What the task requires :: Beginning with the line below that contains "[137,774,167,786] 0.5.0 ->" and ending with the line that contains "(336, 1178) none", copy every line exactly. Copy nothing else.

:: Data shown

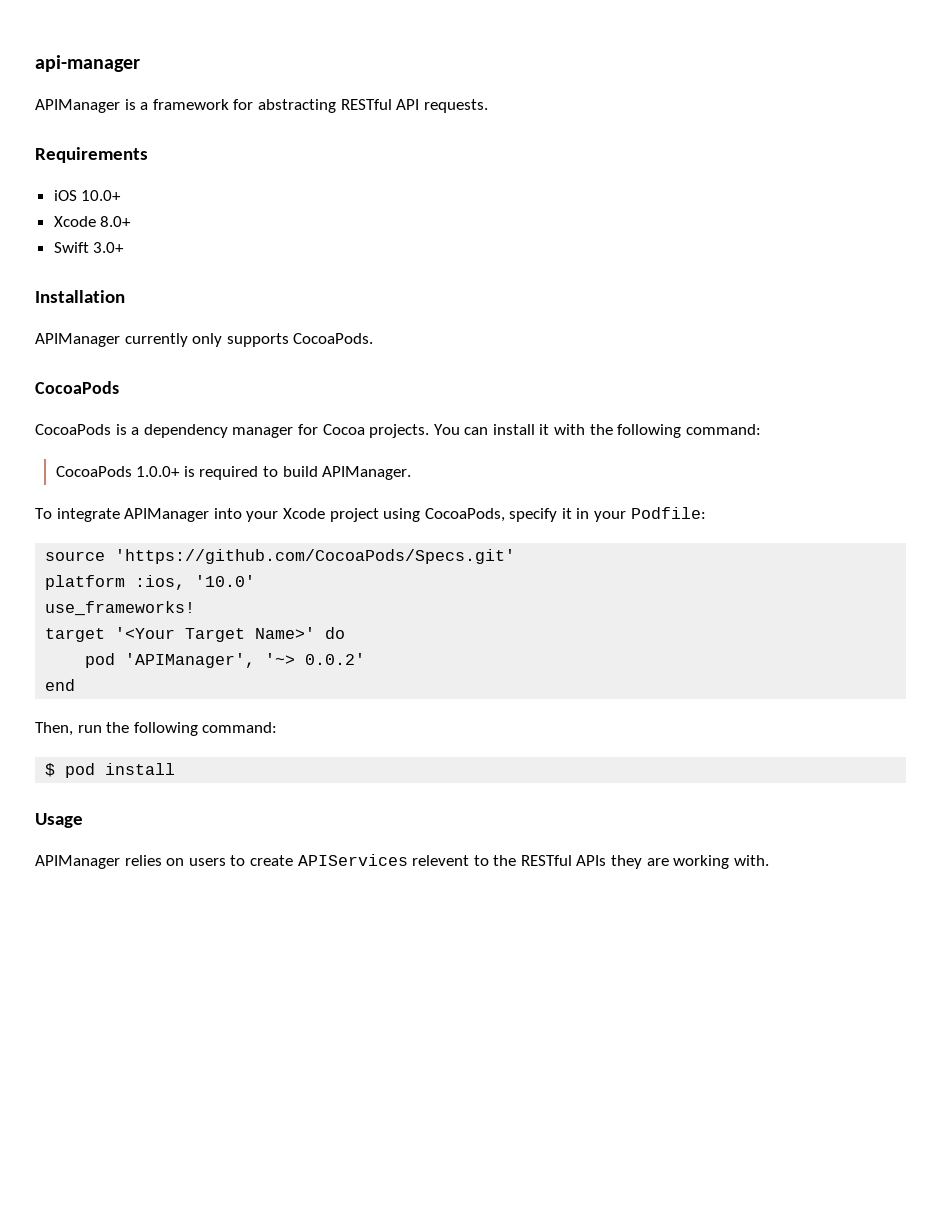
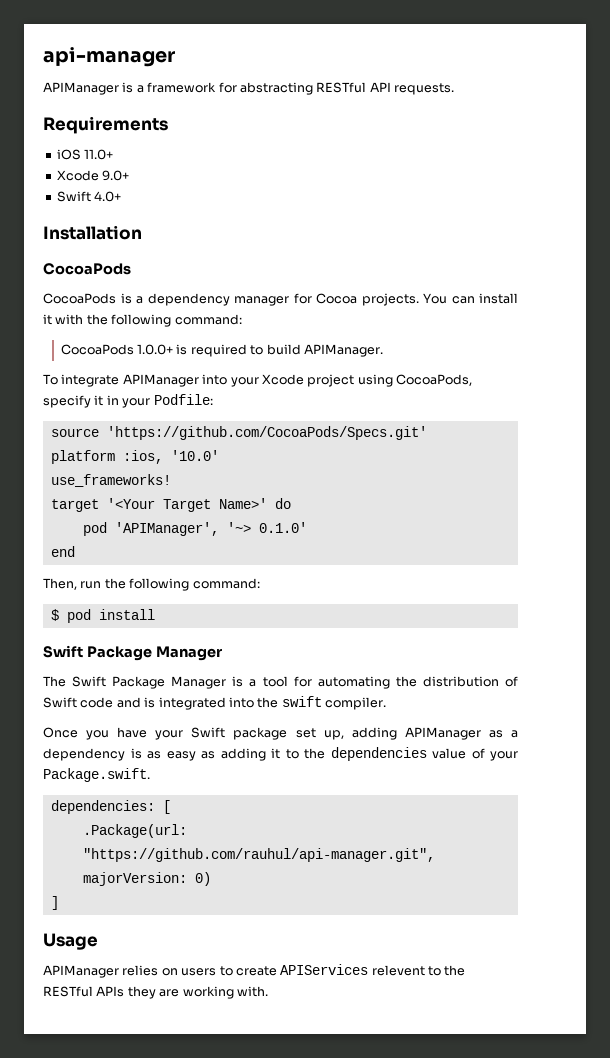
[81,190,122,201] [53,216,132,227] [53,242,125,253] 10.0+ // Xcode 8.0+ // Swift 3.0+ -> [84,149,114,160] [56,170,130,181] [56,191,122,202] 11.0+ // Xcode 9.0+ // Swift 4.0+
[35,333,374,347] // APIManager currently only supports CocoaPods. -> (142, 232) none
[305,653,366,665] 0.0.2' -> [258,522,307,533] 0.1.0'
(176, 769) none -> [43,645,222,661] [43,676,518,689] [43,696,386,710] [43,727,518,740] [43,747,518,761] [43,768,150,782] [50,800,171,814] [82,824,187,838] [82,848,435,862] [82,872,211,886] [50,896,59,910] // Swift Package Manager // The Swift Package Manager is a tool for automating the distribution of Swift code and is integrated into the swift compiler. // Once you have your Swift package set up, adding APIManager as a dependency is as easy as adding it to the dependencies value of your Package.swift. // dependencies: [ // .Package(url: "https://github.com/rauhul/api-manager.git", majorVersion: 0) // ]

::::
:: Data shown

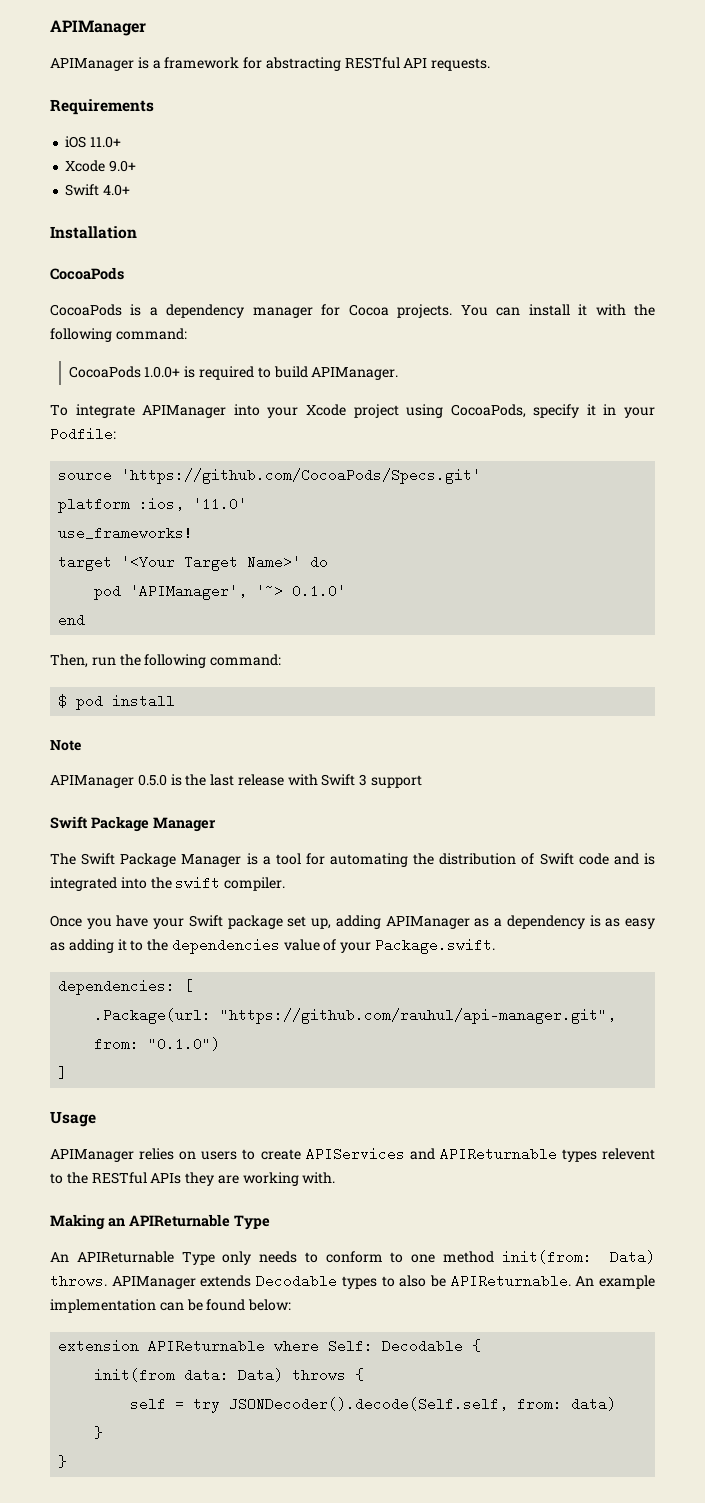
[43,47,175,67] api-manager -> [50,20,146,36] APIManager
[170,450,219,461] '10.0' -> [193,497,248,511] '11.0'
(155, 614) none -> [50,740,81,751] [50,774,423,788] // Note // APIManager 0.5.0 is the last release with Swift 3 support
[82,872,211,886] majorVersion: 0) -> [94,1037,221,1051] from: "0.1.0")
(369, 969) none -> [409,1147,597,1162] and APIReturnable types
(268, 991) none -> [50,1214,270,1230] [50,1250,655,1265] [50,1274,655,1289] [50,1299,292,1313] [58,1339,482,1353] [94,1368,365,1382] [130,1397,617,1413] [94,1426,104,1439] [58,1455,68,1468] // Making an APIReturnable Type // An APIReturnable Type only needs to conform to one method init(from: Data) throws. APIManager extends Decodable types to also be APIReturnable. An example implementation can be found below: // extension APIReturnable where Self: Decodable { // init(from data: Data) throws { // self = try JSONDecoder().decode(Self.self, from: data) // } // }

::::
:: Data shown

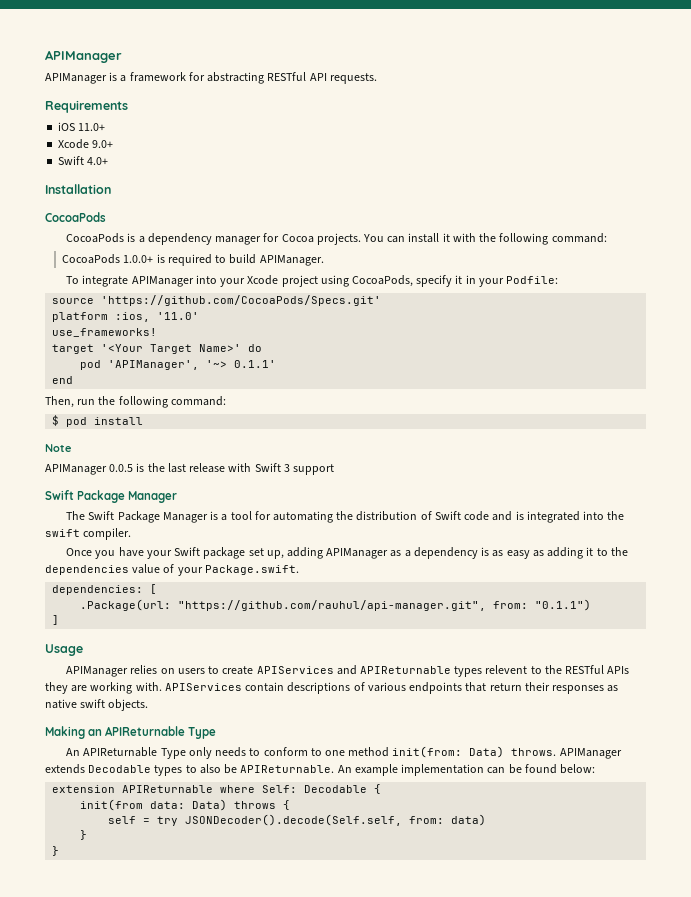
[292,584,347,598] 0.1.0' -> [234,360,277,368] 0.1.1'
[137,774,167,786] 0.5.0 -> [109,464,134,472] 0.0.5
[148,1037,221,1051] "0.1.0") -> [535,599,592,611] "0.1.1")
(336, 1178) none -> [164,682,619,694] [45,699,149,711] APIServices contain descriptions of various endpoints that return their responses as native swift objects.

::::

Solved exercise ::
[137,774,167,786] 0.5.0 -> [109,464,134,472] 0.0.5
[148,1037,221,1051] "0.1.0") -> [535,599,592,611] "0.1.1")
(336, 1178) none -> [164,682,619,694] [45,699,149,711] APIServices contain descriptions of various endpoints that return their responses as native swift objects.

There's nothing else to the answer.